Research & Papers

Flash-MaxSim GPU kernel cuts memory 16x, speeds late-interaction retrieval 3.9x

New fused kernel avoids materializing 21GB tensor, handles 10K documents on one GPU.

Deep Dive

Late-interaction retrieval models like ColBERT and ColPali depend on the MaxSim operator: for each query token, the maximum similarity over all document tokens is summed. The standard implementation materializes a full query-token by document-token similarity tensor in GPU memory. For visual ColPali with 10,000 documents, that tensor alone consumes 21 GB in FP16 — generated only to be reduced to a single score per document and then discarded. This exhausts a 40 GB GPU and severely limits batch sizes during inference and training.

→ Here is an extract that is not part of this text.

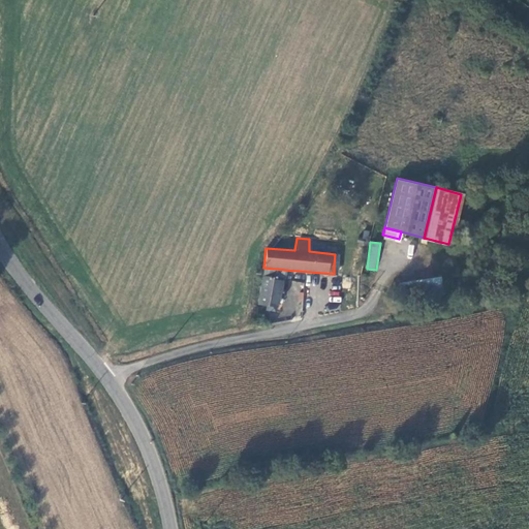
[(283,281),(284,270),(263,268),(261,279),(278,280),(283,281)]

Flash-MaxSim solves this with an IO-aware fused kernel that tiles query and document embeddings and streams them through on-chip SRAM, folding the row-max reduction into the same pass so the full tensor is never materialized. The design extends to training via an inverse-grid CSR construction that reuses the forward argmax for atomic-free gradient reduction, and supports INT8INT8 quantization with variable-length (padding-free) scoring. In benchmarks, Flash-MaxSim achieves up to 3.9x speedup on an A100 (4.7x on H100) over naive PyTorch at matched precision, while reducing inference memory by up to 16x and training memory by up to 28x. Critically, it preserves exact ranking — 100% top-20 agreement with an FP32 reference — meaning no retrieval quality is sacrificed for the gains.

Key Points
  • Up to 3.9x faster on A100 and 4.7x faster on H100 than naive PyTorch at matched precision.
  • Reduces memory usage by 16x during inference and ~28x during training, enabling larger batch sizes.
  • 100% top-20 ranking agreement with FP32 reference — exact scores preserved without approximation.

Why It Matters

Enables massive-scale late-interaction retrieval on a single GPU, cutting cost and unlocking larger corpus sizes.